Unlike NPV analysis and value-at-risk analysis, where risks are depicted using NPVs and future values, in gap analysis position and maturity volumes, cash flows, and liquidities are analyzed on key dates or in periods. The gap positions, interest rate risk, currency risk, and liquidity risk that are disclosed in this way are then displayed.

For interest rate risk, you are able to highlight, for example, the fixed interest rate gap position in a maturity band for any currency by means of the following template:

This graphic is explained in the accompanying text

In the closed fixed-rate block, there is no risk because the product interest rates of the counterparties are not affected by changes in the market interest rate. Hence the closed interest result is not affected. In the closed variable-rate block, it is assumed that the changes to the interest rate of the items, which result from changes in the market interest rate, affect both sides, meaning that the final net interest income is unchanged in this block too.

Therefore, the actual risk is in the area of the gap; in the area of the asset-side gap in this example. If, for example, the interest calculated for the variable-rate liabilities increases as a result of increases in the market interest rate, then you expect a decrease in the net interest income because the lending terms cannot be adjusted in line with the changes in the market rate due to the fixed-rate agreement.

Features

Gap analysis enables you to do the following:

·       Depict the interest rate risk as a possible negative deviation of the net interest income per period from the expected net interest income per period.

·       Depict key date-based and period-based position volumes, or key date-based maturity volumes in relation to their interest commitment or capital commitment, fixed-rate cash flows, and incoming payments and disbursements of liquidity.

## MATERIAL PROVIDED:
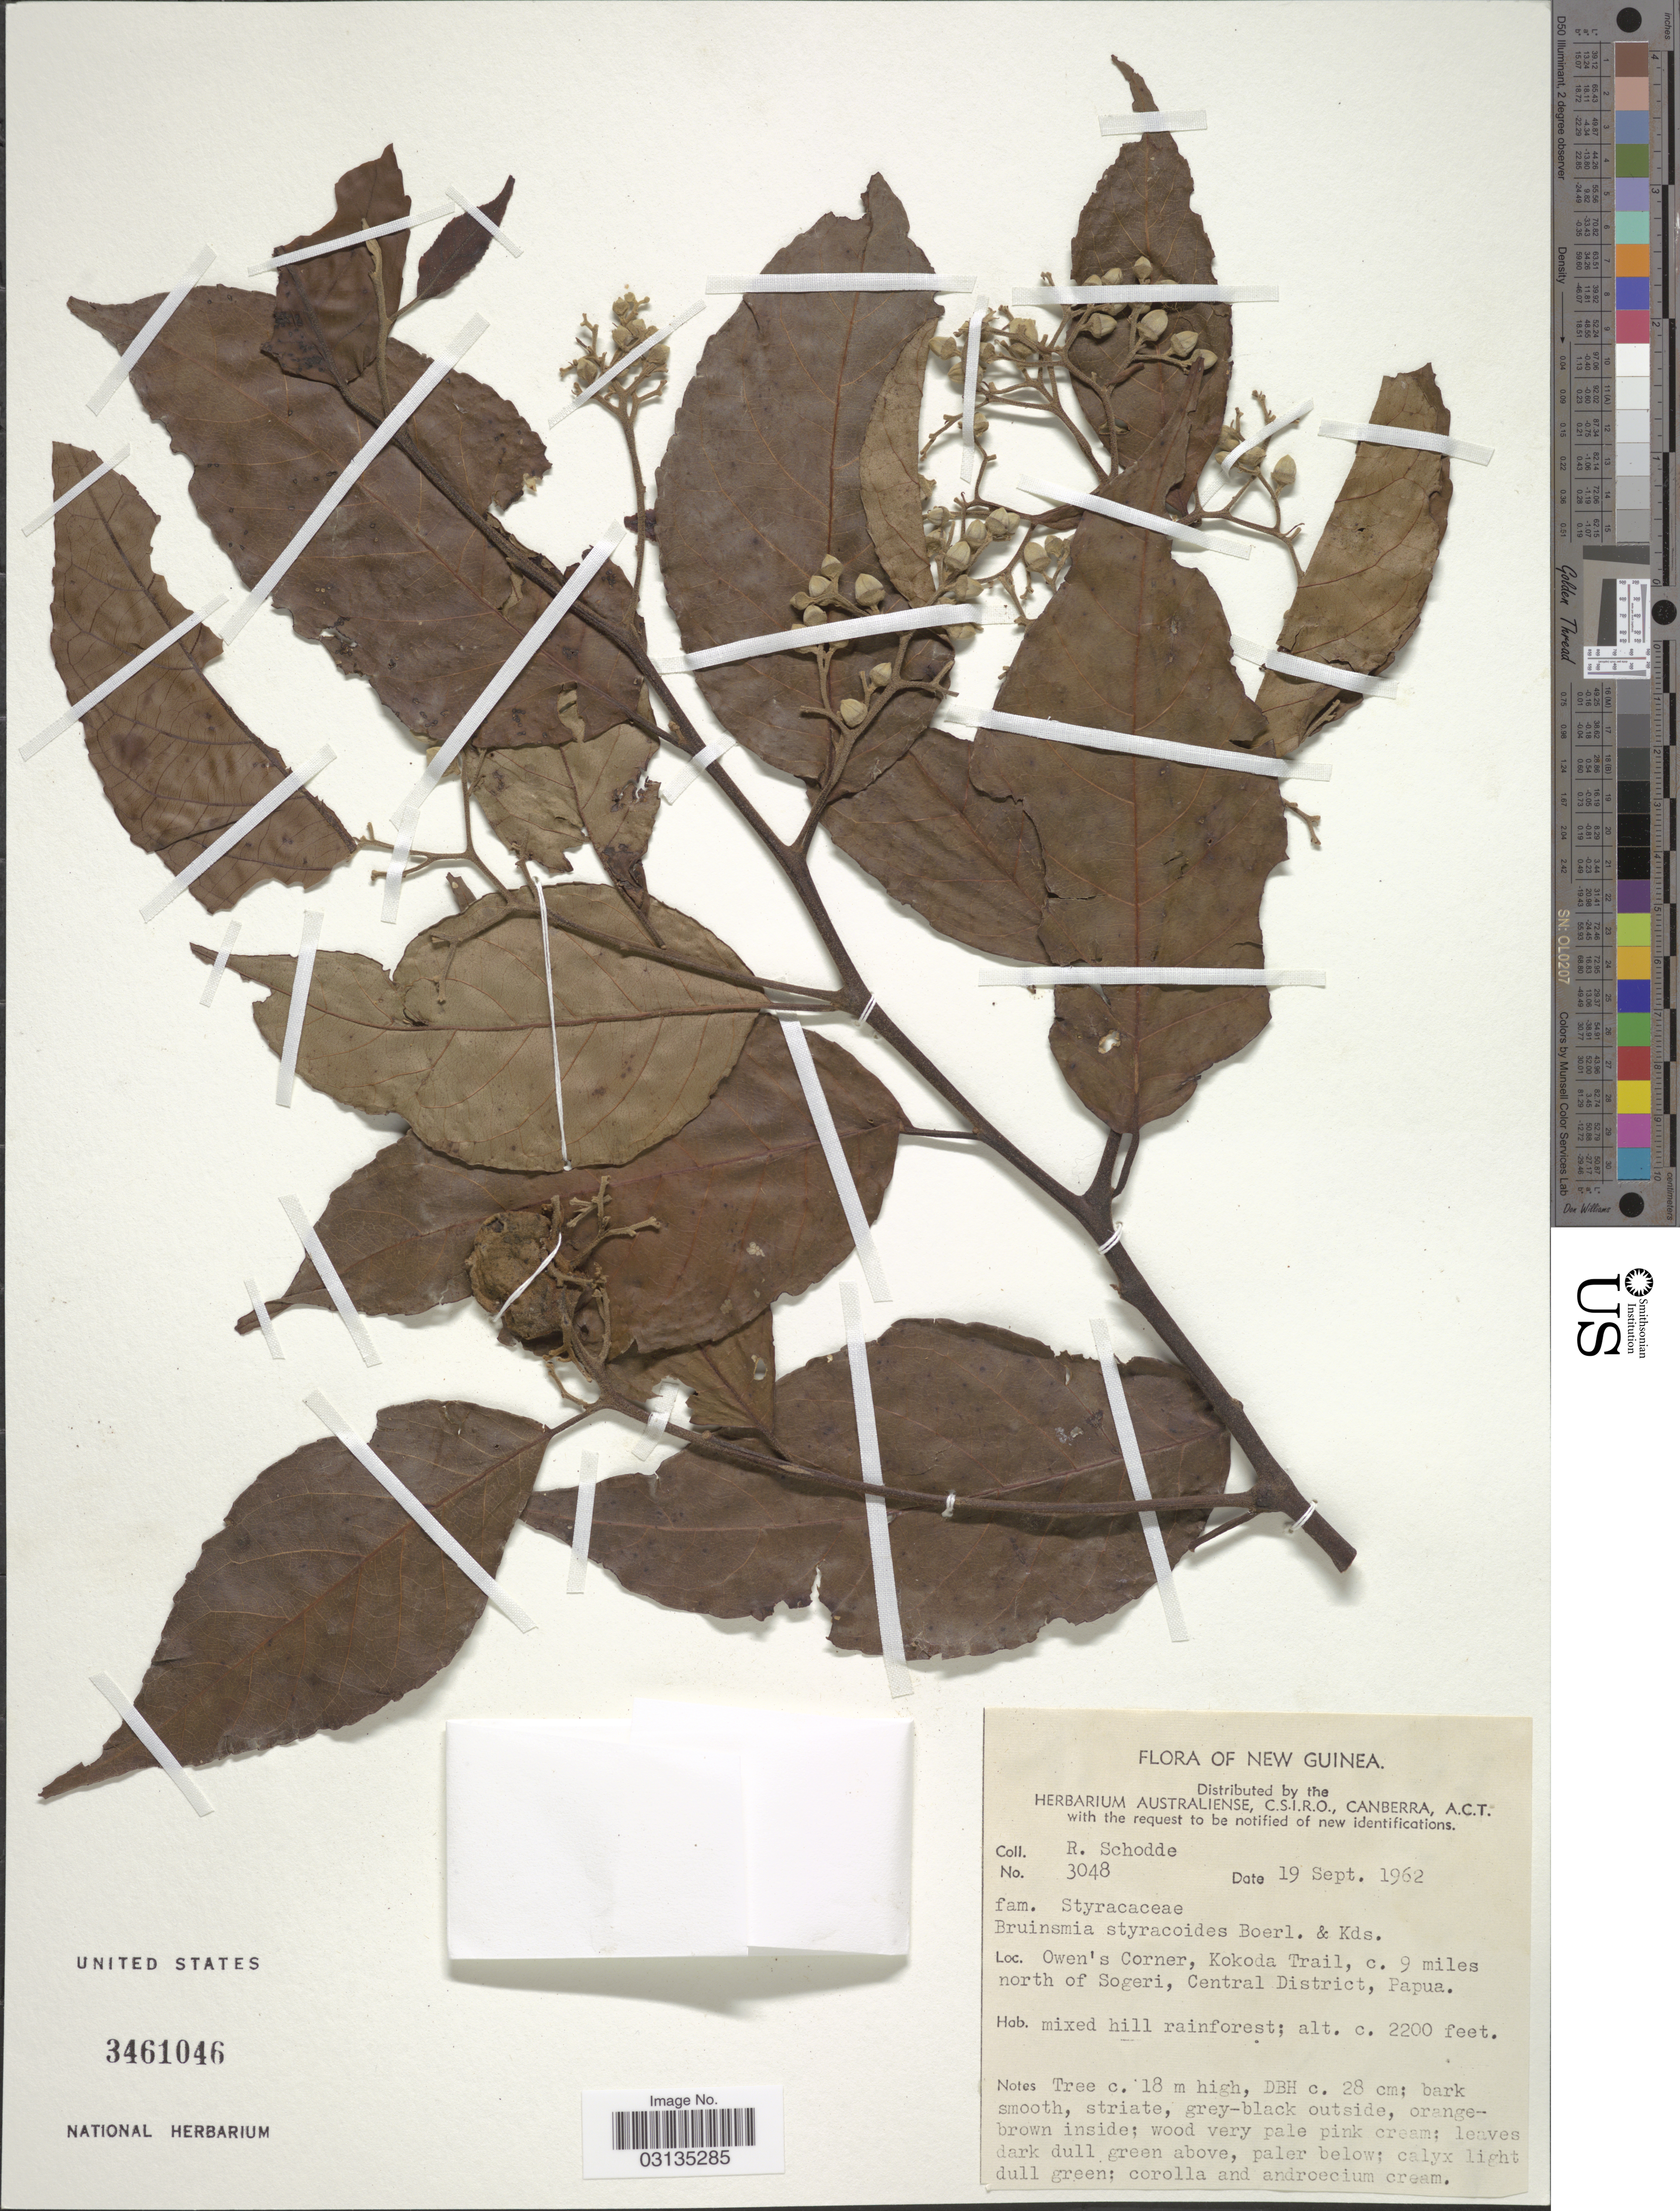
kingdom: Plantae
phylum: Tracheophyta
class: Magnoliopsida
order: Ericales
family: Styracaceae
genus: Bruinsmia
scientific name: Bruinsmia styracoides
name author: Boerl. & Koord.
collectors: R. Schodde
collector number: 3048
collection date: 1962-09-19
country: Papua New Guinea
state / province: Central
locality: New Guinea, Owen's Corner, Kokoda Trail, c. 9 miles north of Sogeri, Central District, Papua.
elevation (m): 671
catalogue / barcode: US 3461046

* * *

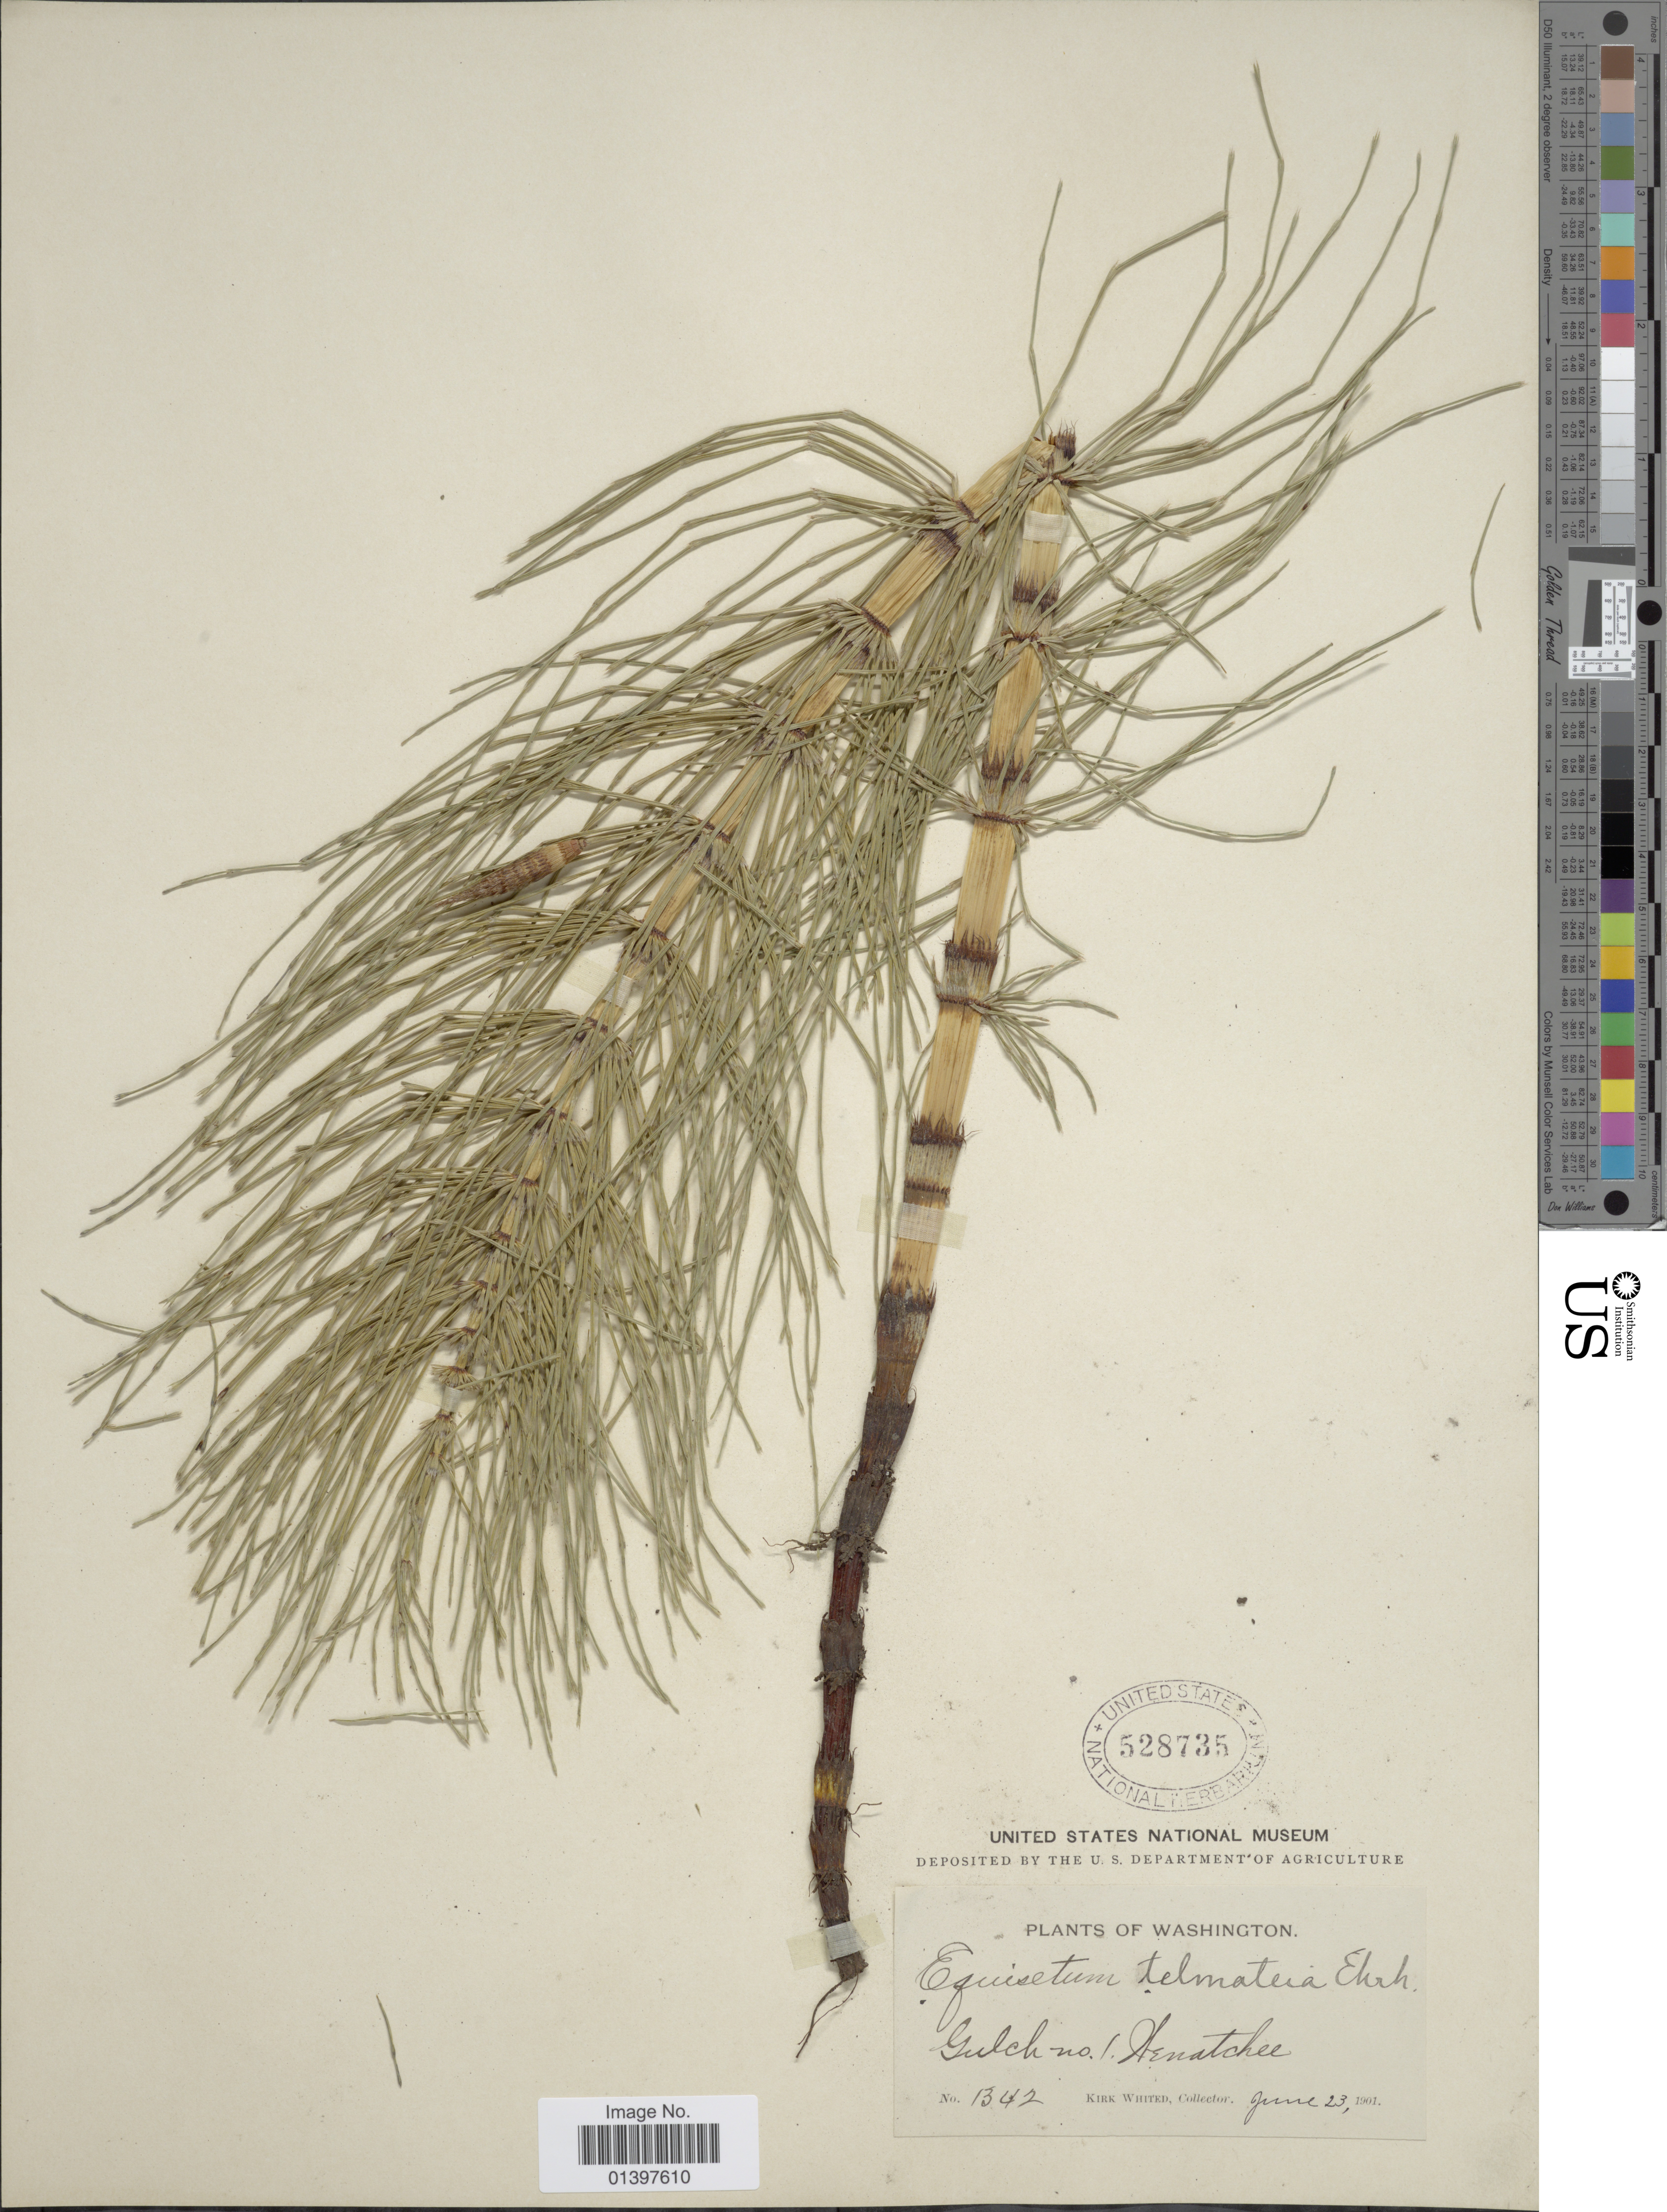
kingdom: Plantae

## TASKS:
(1) Can you retype the stretch of the records from the line that contains "family: Styracaceae" through the line that contains "elevation (m): 671"?
(2) Can you write what comes next in the passage on gap analysis, starting after its last sentence?
The passage on gap analysis and the records were taken from separate, unrelated sources.

## ANSWERS GIVEN:
(1)
family: Styracaceae
genus: Bruinsmia
scientific name: Bruinsmia styracoides
name author: Boerl. & Koord.
collectors: R. Schodde
collector number: 3048
collection date: 1962-09-19
country: Papua New Guinea
state / province: Central
locality: New Guinea, Owen's Corner, Kokoda Trail, c. 9 miles north of Sogeri, Central District, Papua.
elevation (m): 671

(2)
·       Depict gap positions as a comparison of the volumes of asset and liability positions, and maturity volumes, as well as incoming payments and disbursements of cash flows or liquidity flows.

·       Analyze positions, maturity, and cash flows from fixed-rate items for any subportfolio on a daily basis.

·       Use scenarios to depict the net interest income for old transactions.

·       Use due date scenarios and forwards (for example, floaters, the variable side of swaps and FRAs) to take into account variable items that do not have fixed-rate periods (demand deposits and savings deposits).

·       Use due date scenarios to take into account non-interest items that do not have a fixed-rate period (for example, equity, provisions, land and buildings).

·       Take into account optional-like interest instruments with the underlying or delta-weighted underlying (for example, forward swaps for swaptions, fictitious bonds for OTC interest options, options on futures).

·       Display results distributed over time periods, which can be subdivided into any time unit, for example, day, month, quarter, half-year and year.